Ah ! c’est que nous sommes au Japon, et que Murakami, tout au long de son œuvre de romancier un peu sociologue, a toujours su mettre en lumière une des spécificités les plus notables de son étrange pays : l’extrême difficulté de ses compatriotes à communiquer entre eux, malgré (ou à cause ?) d’une tendance à bavarder sans cesse, dans une langue phonétiquement pauvre mais truffée de formules d’une exaspérante politesse. Bavarder de tout, sauf de l’essentiel.

De ce point de vue, Tsukuru est une caricature de Japonais et les dialogues qu’il entretient avec ses divers correspondants un chef-d’œuvre de subtilité romanesque, tant il s’y montre incapable de dire ce dont il souffre, de mettre un mot approprié sur ses apories, jusqu’à ce que, d’un seul coup, au cours d’un voyage en Finlande qui le sèvre opportunément du cocon mortifère du pays natal, la vérité éclate enfin, aussi fulgurante que le geste précis du samouraï fidèle au bushido et qui joue du sabre (ici, le fantastique est réintroduit discrètement, Noire retrouvée pensant que le drame qu’ils ont tous vécu est l’œuvre d’un « démon », mais cette piste n’est pas prolongée).

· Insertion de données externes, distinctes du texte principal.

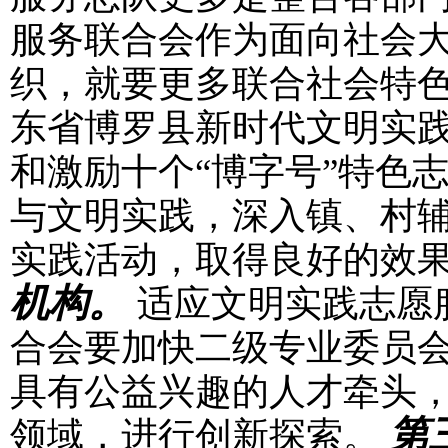
服务联合会作为面向社会
织，就要更多联合社会特
东省博罗县新时代文明实
和激励十个“博字号”特色
与文明实践，深入镇、村
实践活动，取得良好的效
机构。
适应文明实践志愿
合会要加快二级专业委员
具有公益兴趣的人才牵头
第
领域，进行创新探索。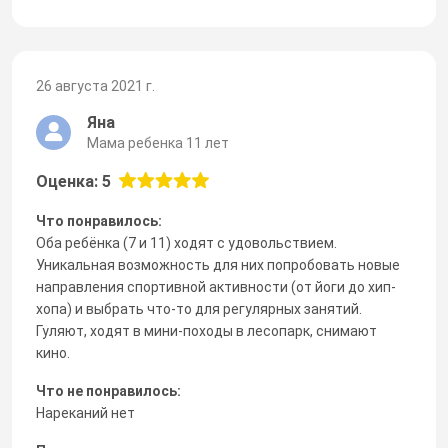
26 августа 2021 г.
Яна
Мама ребенка 11 лет
Оценка: 5
Что понравилось:
Оба ребёнка (7 и 11) ходят с удовольствием.
Уникальная возможность для них попробовать новые
направления спортивной активности (от йоги до хип-
хопа) и выбрать что-то для регулярных занятий.
Гуляют, ходят в мини-походы в лесопарк, снимают
кино.
Что не понравилось:
Нареканий нет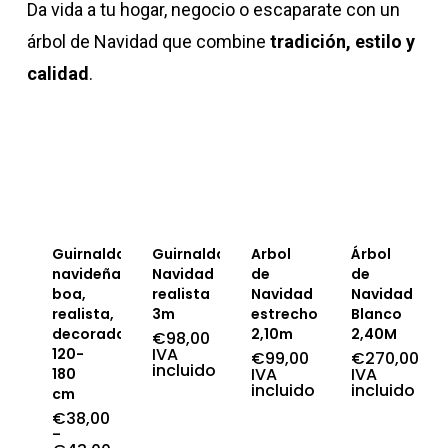
Da vida a tu hogar, negocio o escaparate con un
árbol de Navidad que combine
tradición, estilo y
calidad
.
Guirnalda
Guirnalda
Arbol
Árbol
navideña
Navidad
de
de
boa,
realista
Navidad
Navidad
realista,
3m
estrecho
Blanco
decorada,
2,10m
2,40M
€
98,00
IVA
120-
€
99,00
€
270,00
incluido
IVA
IVA
180
incluido
incluido
cm
€
38,00
-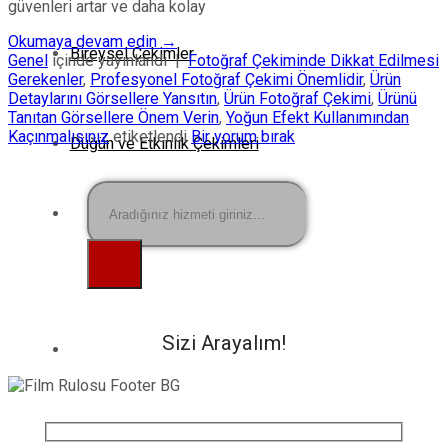
güvenleri artar ve daha kolay
Okumaya devam edin
→
Bireysel Çekimler
Genel
içinde yayınlandı
|
Fotoğraf Çekiminde Dikkat Edilmesi
Gerekenler
,
Profesyonel Fotoğraf Çekimi Önemlidir
,
Ürün
Detaylarını Görsellere Yansıtın
,
Ürün Fotoğraf Çekimi
,
Ürünü
Tanıtan Görsellere Önem Verin
,
Yoğun Efekt Kullanımından
Kaçınmalısınız
etiketlendi
Bir yorum bırak
Düğün ve Etkinlik Çekimleri
Ara:
Sizi Arayalım!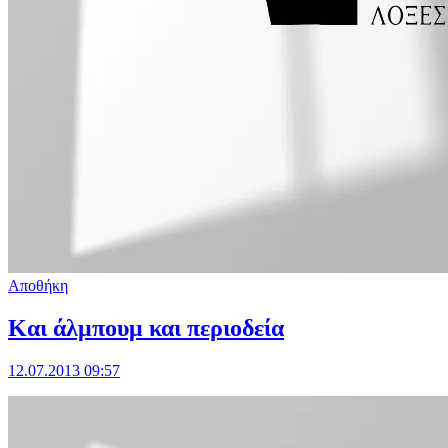
Αποθήκη
Και άλμπουμ και περιοδεία
12.07.2013 09:57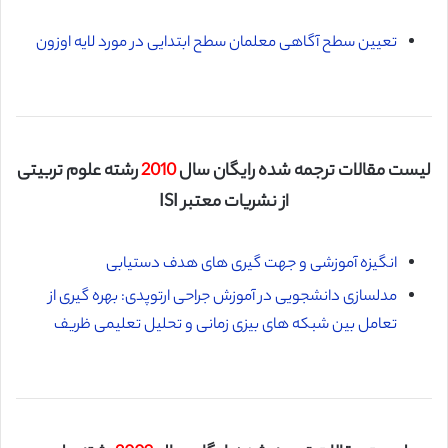
تعیین سطح آگاهی معلمان سطح ابتدایی در مورد لایه اوزون
لیست مقالات ترجمه شده رایگان سال
2010
رشته علوم تربیتی
از نشریات معتبر ISI
انگیزه آموزشی و جهت گیری های هدف دستیابی
مدلسازی دانشجویی در آموزش جراحی ارتوپدی: بهره گیری از
تعامل بین شبکه ‌های بیزی زمانی و تحلیل تعلیمی ظریف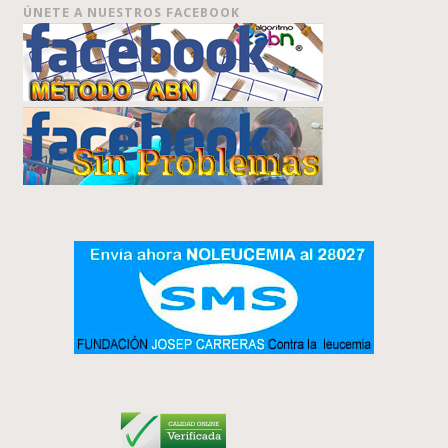
ÚNETE A NUESTROS FACEBOOK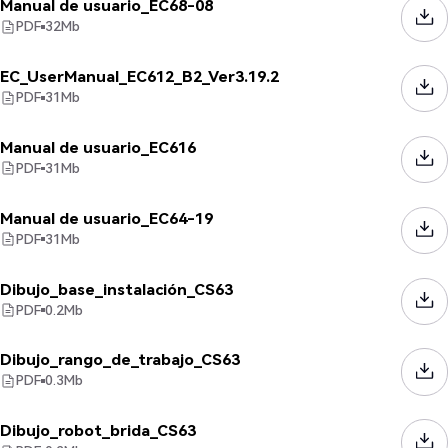
Manual de usuario_EC68-08
PDF
32
Mb
EC_UserManual_EC612_B2_Ver3.19.2
PDF
31
Mb
Manual de usuario_EC616
PDF
31
Mb
Manual de usuario_EC64-19
PDF
31
Mb
Dibujo_base_instalación_CS63
PDF
0.2
Mb
Dibujo_rango_de_trabajo_CS63
PDF
0.3
Mb
Dibujo_robot_brida_CS63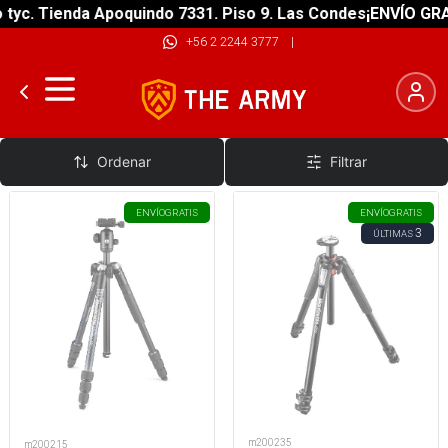
c. Tienda Apoquindo 7331. Piso 9. Las Condes
¡ENVÍO GRATIS
+56 2 2244 3777
|
Montaje
Ordenar
Filtrar
ENVÍO
GRATIS
ENVÍO
GRATIS
3
ÚLTIMAS
m200235
m200215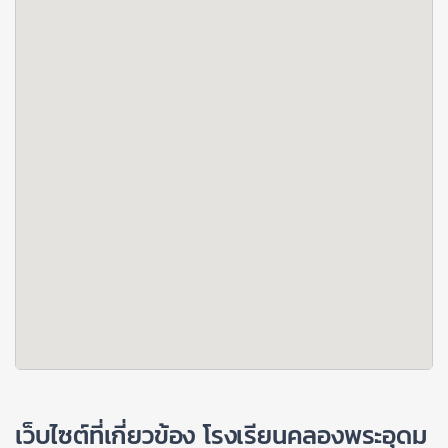
เว็บไซต์ที่เกี่ยวข้อง โรงเรียนคลองพระอุดม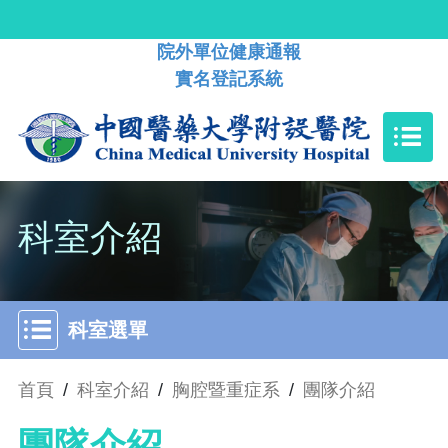
院外單位健康通報
實名登記系統
科室介紹
科室選單
首頁
/
科室介紹
/
胸腔暨重症系
/
團隊介紹
團隊介紹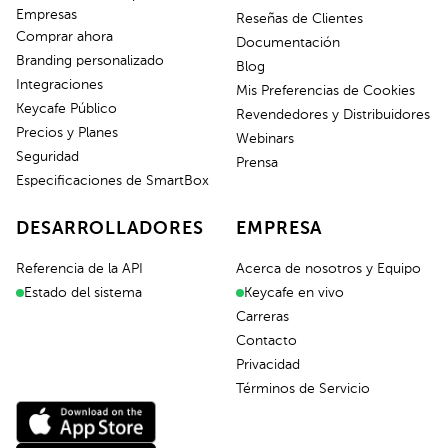
Empresas
Reseñas de Clientes
Comprar ahora
Documentación
Branding personalizado
Blog
Integraciones
Mis Preferencias de Cookies
Keycafe Público
Revendedores y Distribuidores
Precios y Planes
Webinars
Seguridad
Prensa
Especificaciones de SmartBox
DESARROLLADORES
EMPRESA
Referencia de la API
Acerca de nosotros y Equipo
Estado del sistema
Keycafe en vivo
Carreras
Contacto
Privacidad
Términos de Servicio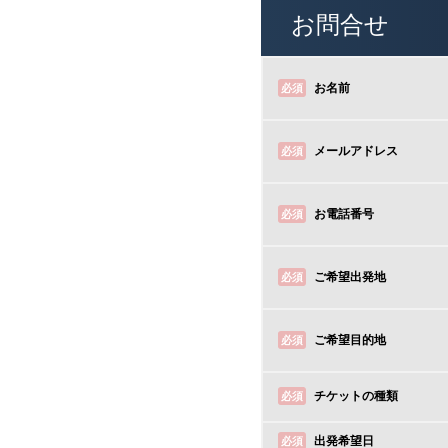
お問合せ
お名前
必須
メールアドレス
必須
お電話番号
必須
ご希望出発地
必須
ご希望目的地
必須
チケットの種類
必須
出発希望日
必須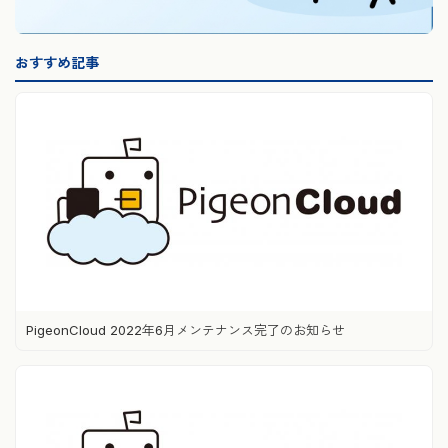
おすすめ記事
PigeonCloud 2022年6月メンテナンス完了のお知らせ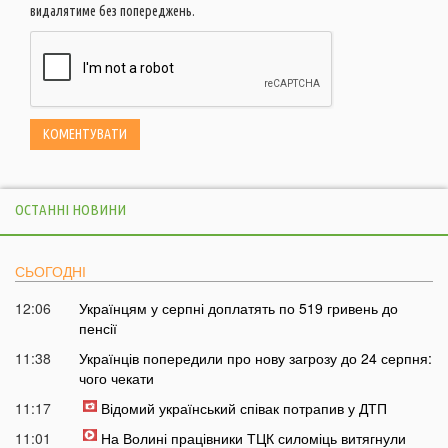
видалятиме без попереджень.
ОСТАННІ НОВИНИ
СЬОГОДНІ
12:06
Українцям у серпні доплатять по 519 гривень до
пенсії
11:38
Українців попередили про нову загрозу до 24 серпня:
чого чекати
11:17
Відомий український співак потрапив у ДТП
11:01
На Волині працівники ТЦК силоміць витягнули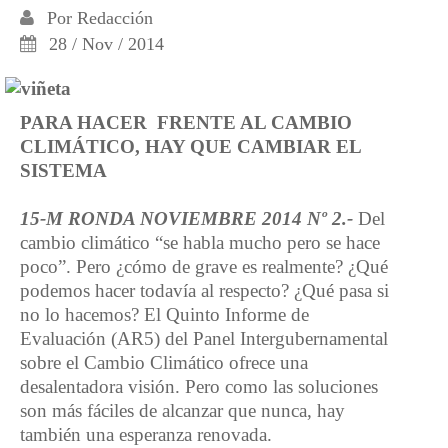
Por
Redacción
28 / Nov / 2014
PARA HACER FRENTE AL CAMBIO
CLIMÁTICO, HAY QUE CAMBIAR EL
SISTEMA
15-M RONDA NOVIEMBRE 2014 Nº 2.-
Del
cambio climático “se habla mucho pero se hace
poco”. Pero ¿cómo de grave es realmente? ¿Qué
podemos hacer todavía al respecto? ¿Qué pasa si
no lo hacemos? El Quinto Informe de
Evaluación (AR5) del Panel Intergubernamental
sobre el Cambio Climático ofrece una
desalentadora visión. Pero como las soluciones
son más fáciles de alcanzar que nunca, hay
también una esperanza renovada.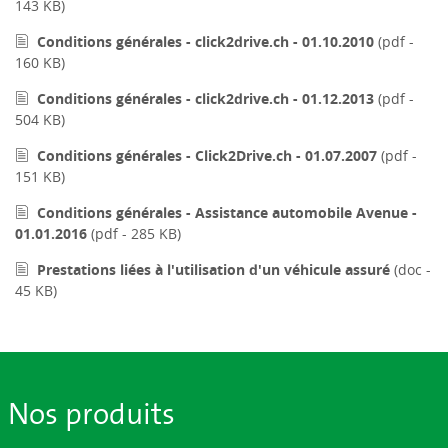
143 KB)
Conditions générales - click2drive.ch - 01.10.2010
(pdf -
160 KB)
Conditions générales - click2drive.ch - 01.12.2013
(pdf -
504 KB)
Conditions générales - Click2Drive.ch - 01.07.2007
(pdf -
151 KB)
Conditions générales - Assistance automobile Avenue -
01.01.2016
(pdf - 285 KB)
Prestations liées à l'utilisation d'un véhicule assuré
(doc -
45 KB)
Nos produits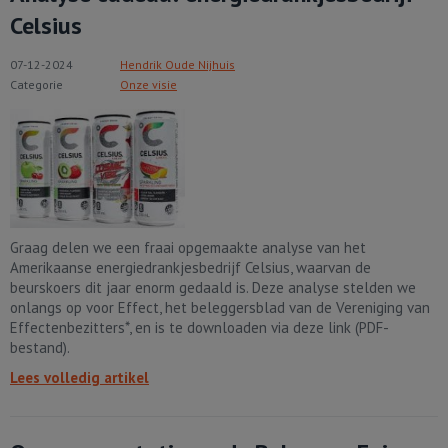
Celsius
07-12-2024
Hendrik Oude Nijhuis
Categorie
Onze visie
Graag delen we een fraai opgemaakte analyse van het
Amerikaanse energiedrankjesbedrijf Celsius, waarvan de
beurskoers dit jaar enorm gedaald is. Deze analyse stelden we
onlangs op voor Effect, het beleggersblad van de Vereniging van
Effectenbezitters*, en is te downloaden via deze link (PDF-
bestand).
Lees volledig artikel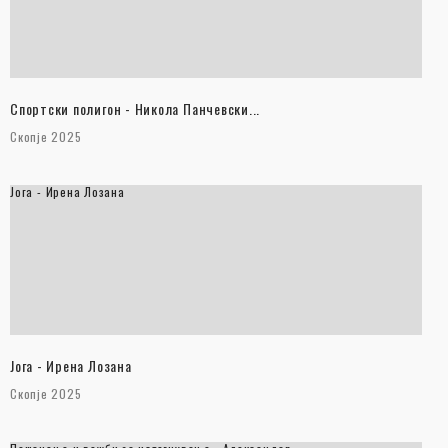
Спортски полигон - Никола Панчевски...
Скопје 2025
Јога - Ирена Лозана
Јога - Ирена Лозана
Скопје 2025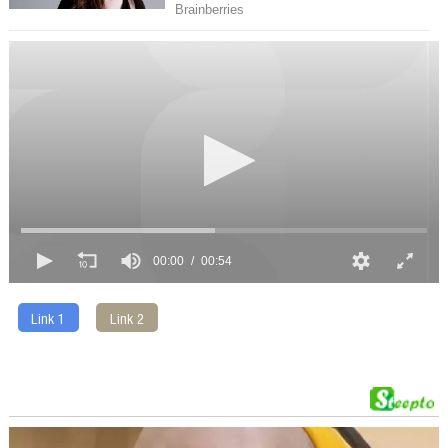
00:00
00:54
Link 1
Link 2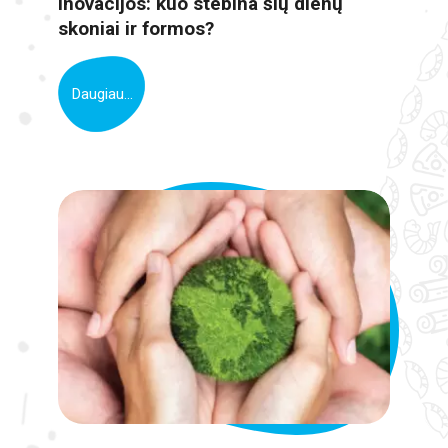
inovacijos: kuo stebina šių dienų
skoniai ir formos?
Daugiau...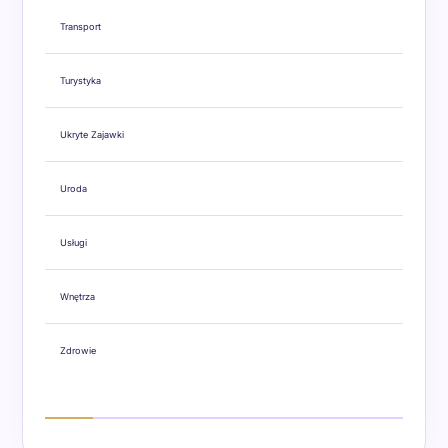
Transport
Turystyka
Ukryte Zajawki
Uroda
Usługi
Wnętrza
Zdrowie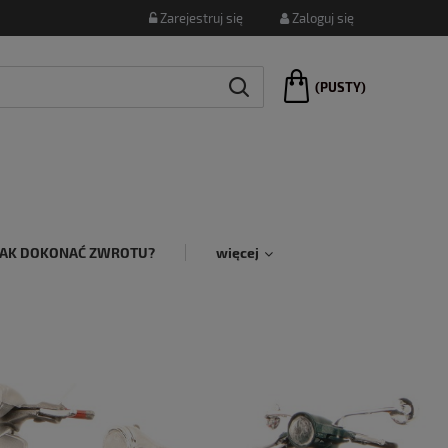
Zarejestruj się
Zaloguj się
(PUSTY)
JAK DOKONAĆ ZWROTU?
więcej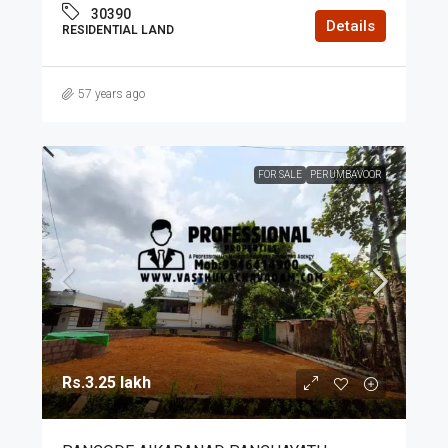
30390
Details
RESIDENTIAL LAND
57 years ago
FOR SALE
PERUMBAVOOR
Rs.3.25 lakh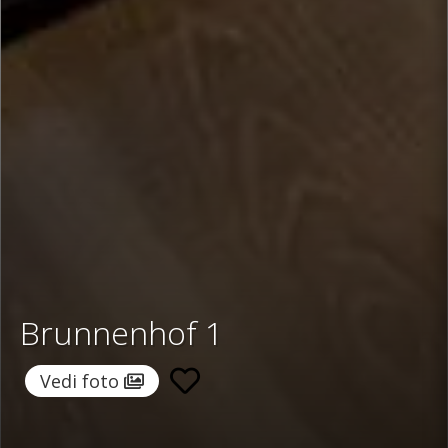
Brunnenhof 1
Vedi foto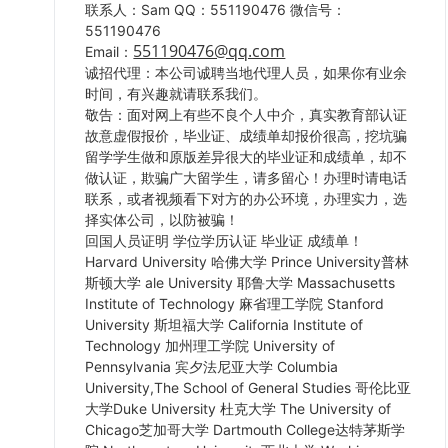
联系人：Sam QQ：551190476 微信号：
551190476
551190476@qq.com
Email：
诚招代理：本公司诚聘当地代理人员，如果你有业余
时间，有兴趣就请联系我们。
敬告：面对网上有些不良个人中介，真实教育部认证
故意虚假报价，毕业证、成绩单却报价很高，挖坑骗
留学学生做和原版差异很大的毕业证和成绩单，却不
做认证，欺骗广大留学生，请多留心！办理时请电话
联系，或者视频看下对方的办公环境，办理实力，选
择实体公司，以防被骗！
回国人员证明 学位学历认证 毕业证 成绩单！
Harvard University 哈佛大学 Prince University普林
斯顿大学 ale University 耶鲁大学 Massachusetts
Institute of Technology 麻省理工学院 Stanford
University 斯坦福大学 California Institute of
Technology 加州理工学院 University of
Pennsylvania 宾夕法尼亚大学 Columbia
University,The School of General Studies 哥伦比亚
大学Duke University 杜克大学 The University of
Chicago芝加哥大学 Dartmouth College达特茅斯学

Art de l’enquête, art des dialogues, mais ce livre où un écrivain majeur est au mieux de sa forme va beaucoup plus loin que l’étude psychologique d’un cas clinique. Le mal-être de Tsukuru, l’honnêteté foncière et l’intelligence dont il sait faire preuve enfin pour essayer de s’en sortir, ces soubresauts d’une conscience qui cherche à se délivrer désespérément de ses manques, pourraient seulement dessiner le portrait d’un individu faussement persuadé de son inutilité, en fait profond et attachant. Il n’en est rien et le dernier texte d’un artiste de soixante-cinq ans doit être lu comme la métaphore d’une des plus brillantes cultures du monde qui aujourd’hui, prise dans un étau dont l’une des mâchoires est la poursuite de la mondialisation américanisée, l’autre le retour d’un nationalisme qui a fait la preuve de sa dangerosité, doute d’elle-même et de l’avenir d’un modèle qui ne ressemble à aucun autre. Être japonais, est-ce être condamné à une situation sans équivalent nulle part ? Murakami ne le pense pas.

Tel est, me semble-t-il, le sens qu’on peut donner aux scènes récurrentes où Tsukuru, amateur dès l’enfance de trains et constructeur de gares, va passer ses rares jours de congé sur un banc de Tôkyô Eki, la gare la plus monstrueuse de l’univers. Ce ne sont pas les bâtiments qu’il aime, ni les locomotives qu’il admire, mais ces foules de petits employés, de salary men, qu’un coup d’œil superficiel juge si semblables (et ils le sont en effet, dans ce pays où la mixité ethnique est marginale : mêmes cheveux noirs, mêmes yeux marrons flanqués de lunettes, même attaché-case à la main, même costume occidental tristounet). Pourtant, il s’agit bien d’êtres distincts et chacun d’eux transporte dans sa tête ses complexes personnels et ses rêves. Tsukuru qui se perd dans leur contemplation est l’un d’eux, et par là même l’un de nous. Il est l’image sans le savoir (mais son créateur, lui, le sait) de la dignité de l’humanité déboussolée tout entière, l’humanité décolorée qui ne sait où elle va.